[Stored items]
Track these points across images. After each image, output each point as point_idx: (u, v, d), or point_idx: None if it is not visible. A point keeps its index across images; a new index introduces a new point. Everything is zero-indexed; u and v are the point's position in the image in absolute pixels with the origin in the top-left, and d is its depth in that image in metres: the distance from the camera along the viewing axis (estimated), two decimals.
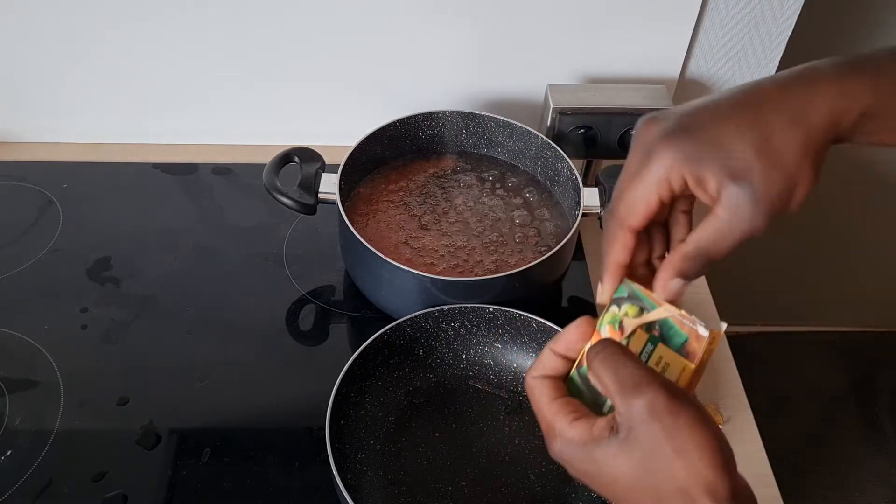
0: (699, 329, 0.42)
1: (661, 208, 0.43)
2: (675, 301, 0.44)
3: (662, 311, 0.43)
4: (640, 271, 0.47)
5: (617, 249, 0.44)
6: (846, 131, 0.41)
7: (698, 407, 0.38)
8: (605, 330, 0.44)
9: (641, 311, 0.44)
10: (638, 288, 0.44)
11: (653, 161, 0.41)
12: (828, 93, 0.40)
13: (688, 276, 0.43)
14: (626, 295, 0.44)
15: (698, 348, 0.42)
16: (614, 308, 0.44)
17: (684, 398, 0.38)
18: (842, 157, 0.70)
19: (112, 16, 0.82)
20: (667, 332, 0.43)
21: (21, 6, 0.80)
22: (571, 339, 0.44)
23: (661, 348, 0.43)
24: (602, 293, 0.45)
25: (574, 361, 0.45)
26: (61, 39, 0.83)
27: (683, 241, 0.43)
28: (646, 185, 0.42)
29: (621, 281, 0.45)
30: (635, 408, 0.38)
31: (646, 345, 0.43)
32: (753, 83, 0.42)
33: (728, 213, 0.40)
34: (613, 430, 0.39)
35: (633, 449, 0.38)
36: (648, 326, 0.43)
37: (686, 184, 0.41)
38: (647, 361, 0.43)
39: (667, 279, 0.43)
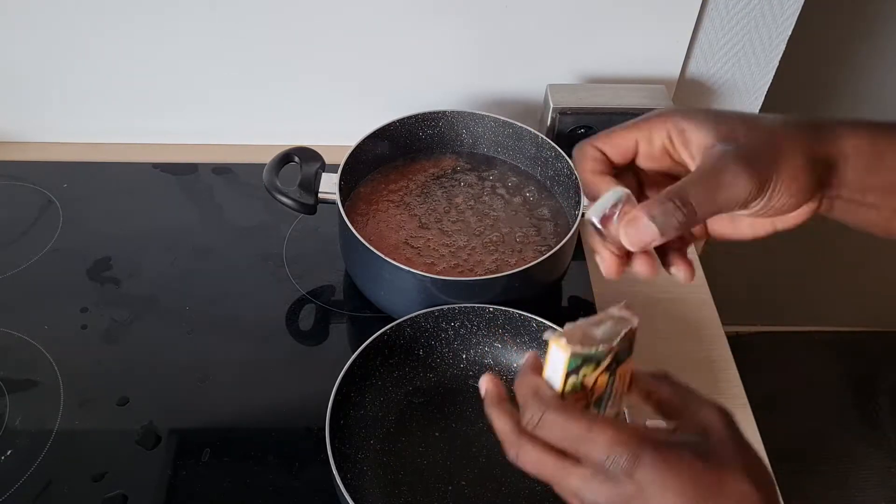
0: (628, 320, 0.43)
1: (634, 151, 0.45)
2: (647, 246, 0.43)
3: (609, 348, 0.42)
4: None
5: (587, 161, 0.45)
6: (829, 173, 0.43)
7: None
8: (570, 398, 0.43)
9: (598, 363, 0.42)
10: (581, 350, 0.42)
11: (646, 115, 0.44)
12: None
13: (656, 216, 0.41)
14: (576, 366, 0.42)
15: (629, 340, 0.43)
16: (572, 378, 0.43)
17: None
18: None
19: (112, 16, 0.82)
20: (620, 355, 0.43)
21: (21, 6, 0.80)
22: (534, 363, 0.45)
23: (620, 369, 0.44)
24: (589, 207, 0.45)
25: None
26: (61, 39, 0.83)
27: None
28: (630, 126, 0.44)
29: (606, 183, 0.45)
30: (709, 414, 0.41)
31: (609, 378, 0.43)
32: None
33: (709, 160, 0.42)
34: (686, 435, 0.41)
35: (708, 454, 0.39)
36: (607, 367, 0.43)
37: (669, 138, 0.43)
38: (611, 388, 0.44)
39: (641, 217, 0.41)
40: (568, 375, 0.42)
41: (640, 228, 0.41)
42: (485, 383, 0.46)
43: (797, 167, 0.42)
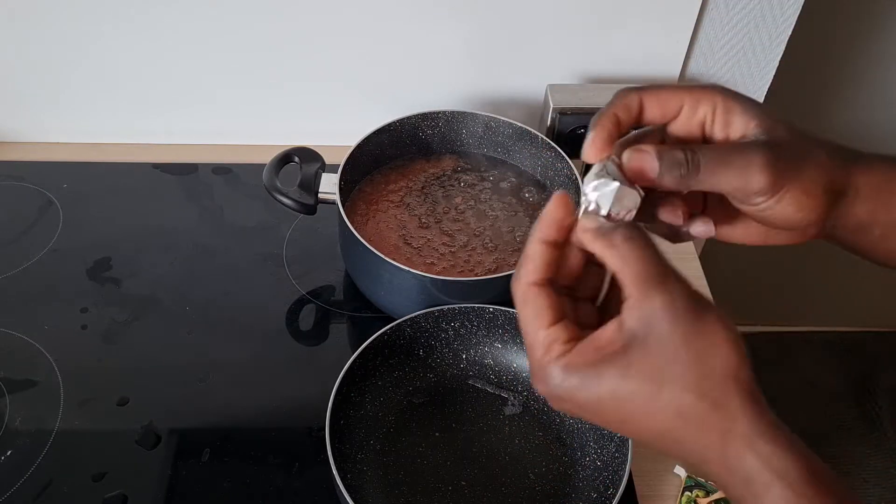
0: None
1: (676, 113, 0.43)
2: (637, 176, 0.40)
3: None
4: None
5: (620, 105, 0.42)
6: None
7: (718, 308, 0.37)
8: None
9: (707, 493, 0.45)
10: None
11: (697, 84, 0.43)
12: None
13: (664, 158, 0.40)
14: (692, 483, 0.54)
15: None
16: (687, 494, 0.52)
17: (705, 298, 0.37)
18: None
19: (112, 16, 0.82)
20: None
21: (21, 6, 0.80)
22: (558, 216, 0.40)
23: None
24: (587, 145, 0.41)
25: (562, 244, 0.40)
26: (61, 39, 0.83)
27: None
28: (681, 89, 0.42)
29: (609, 140, 0.41)
30: (655, 303, 0.36)
31: None
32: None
33: (738, 144, 0.41)
34: (624, 336, 0.37)
35: (652, 353, 0.36)
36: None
37: (713, 111, 0.42)
38: None
39: (649, 151, 0.40)
40: (683, 492, 0.60)
41: (644, 158, 0.40)
42: None
43: (815, 186, 0.41)
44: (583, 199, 0.40)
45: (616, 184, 0.39)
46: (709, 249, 1.13)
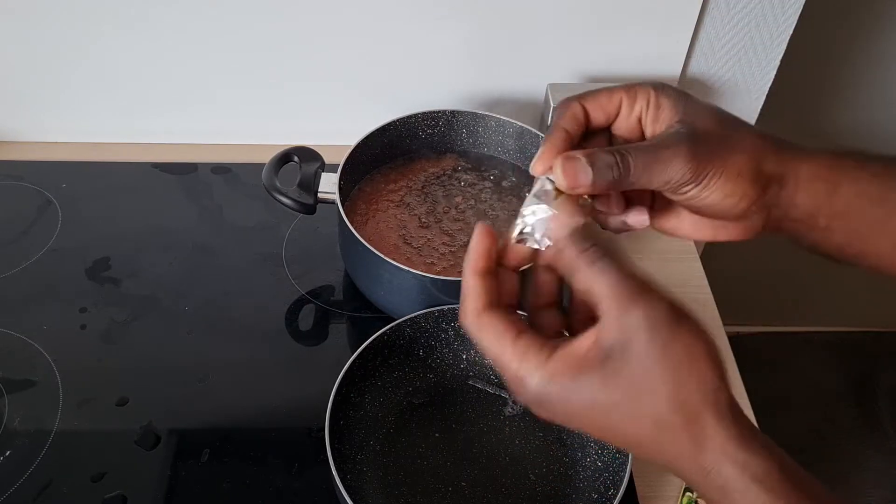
0: None
1: (617, 112, 0.44)
2: (572, 185, 0.40)
3: None
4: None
5: (566, 117, 0.43)
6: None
7: (697, 320, 0.37)
8: None
9: None
10: None
11: (633, 82, 0.44)
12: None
13: (596, 163, 0.40)
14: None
15: None
16: (688, 494, 0.57)
17: (684, 310, 0.37)
18: None
19: (112, 16, 0.82)
20: None
21: (21, 6, 0.80)
22: (484, 247, 0.40)
23: None
24: (535, 160, 0.42)
25: (495, 270, 0.40)
26: (61, 39, 0.83)
27: None
28: (617, 88, 0.44)
29: (557, 154, 0.42)
30: (633, 318, 0.36)
31: None
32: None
33: (660, 135, 0.42)
34: (602, 349, 0.37)
35: (630, 367, 0.36)
36: None
37: (647, 106, 0.43)
38: None
39: (579, 159, 0.40)
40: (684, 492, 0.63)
41: (577, 169, 0.40)
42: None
43: (741, 171, 0.42)
44: (519, 220, 0.41)
45: (551, 212, 0.40)
46: (709, 249, 1.13)
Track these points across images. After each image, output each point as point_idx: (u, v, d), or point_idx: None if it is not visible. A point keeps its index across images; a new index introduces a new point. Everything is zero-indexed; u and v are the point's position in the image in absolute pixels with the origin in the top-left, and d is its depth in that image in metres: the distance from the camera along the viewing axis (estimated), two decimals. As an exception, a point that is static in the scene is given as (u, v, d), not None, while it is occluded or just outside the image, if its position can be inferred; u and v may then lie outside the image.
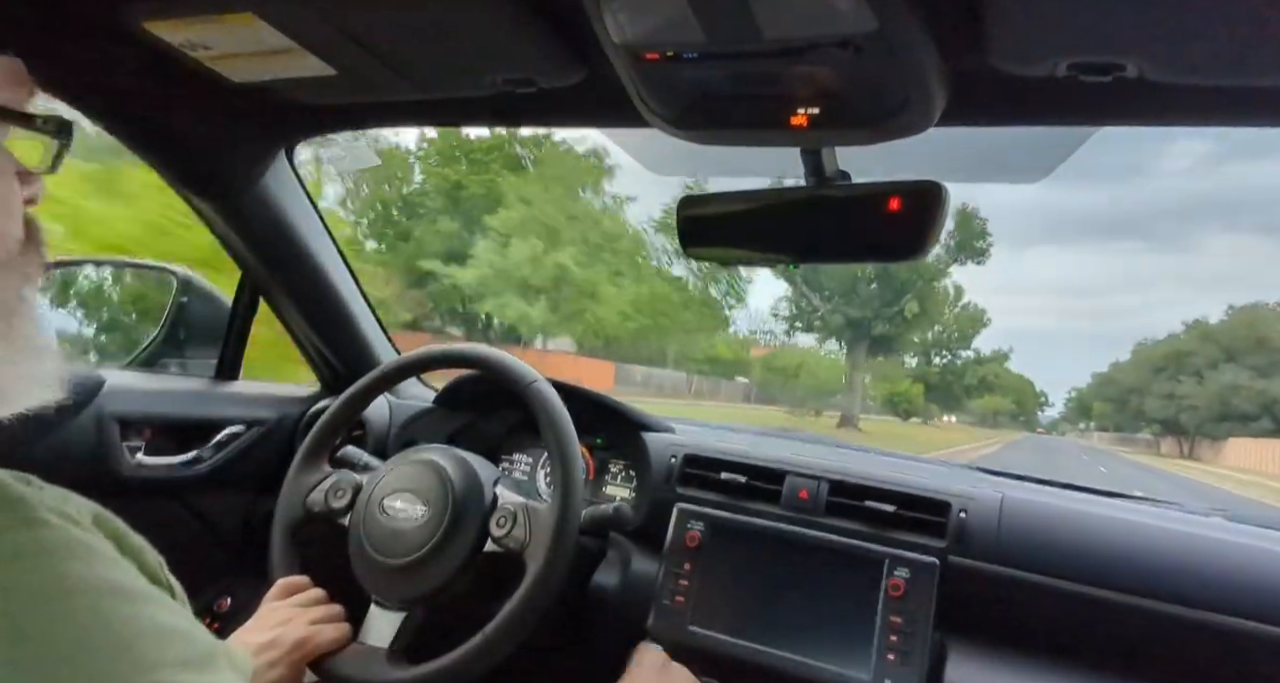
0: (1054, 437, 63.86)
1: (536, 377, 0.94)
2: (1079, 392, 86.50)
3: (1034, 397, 77.75)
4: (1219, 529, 0.93)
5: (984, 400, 51.52)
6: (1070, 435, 74.25)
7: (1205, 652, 0.82)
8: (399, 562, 0.86)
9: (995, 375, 46.59)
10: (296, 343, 1.41)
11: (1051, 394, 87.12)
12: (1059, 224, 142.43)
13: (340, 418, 1.02)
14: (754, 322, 30.33)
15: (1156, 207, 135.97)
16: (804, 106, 0.68)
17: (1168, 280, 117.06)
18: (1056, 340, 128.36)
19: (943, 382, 40.70)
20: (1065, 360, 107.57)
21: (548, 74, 0.80)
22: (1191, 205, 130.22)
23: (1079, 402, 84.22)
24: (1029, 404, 73.46)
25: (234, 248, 1.24)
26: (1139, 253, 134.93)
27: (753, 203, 0.84)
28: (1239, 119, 0.73)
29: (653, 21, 0.61)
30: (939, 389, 41.03)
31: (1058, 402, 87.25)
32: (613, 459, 1.24)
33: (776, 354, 31.36)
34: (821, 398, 30.26)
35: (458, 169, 12.99)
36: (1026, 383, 69.86)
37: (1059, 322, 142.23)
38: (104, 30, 0.78)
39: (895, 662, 0.87)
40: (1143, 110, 0.73)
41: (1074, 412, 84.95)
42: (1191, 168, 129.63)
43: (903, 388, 36.65)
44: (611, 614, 1.04)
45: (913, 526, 0.96)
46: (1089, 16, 0.57)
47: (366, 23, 0.74)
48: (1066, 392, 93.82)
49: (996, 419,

- [WORK TASK] Begin with the first line of the records and repeat every line up to the one with "6: (846, 131, 0.41)", counting that line too. Pictures are not part of the copy.

- [WRITTEN RESPONSE]
Track these points across images. After each image, output each point as point_idx: (u, v, d), or point_idx: None if it is not visible. A point keeps its index across images; a new index introduces a new point. Everything is zero-indexed; u and v are the point's position in the image in absolute pixels with the origin in the top-left, and d is its depth in that image in metres: the distance from the camera along the viewing axis (estimated), two decimals.
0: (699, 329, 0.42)
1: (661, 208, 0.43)
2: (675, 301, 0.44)
3: (662, 311, 0.43)
4: (640, 271, 0.47)
5: (617, 249, 0.44)
6: (846, 131, 0.41)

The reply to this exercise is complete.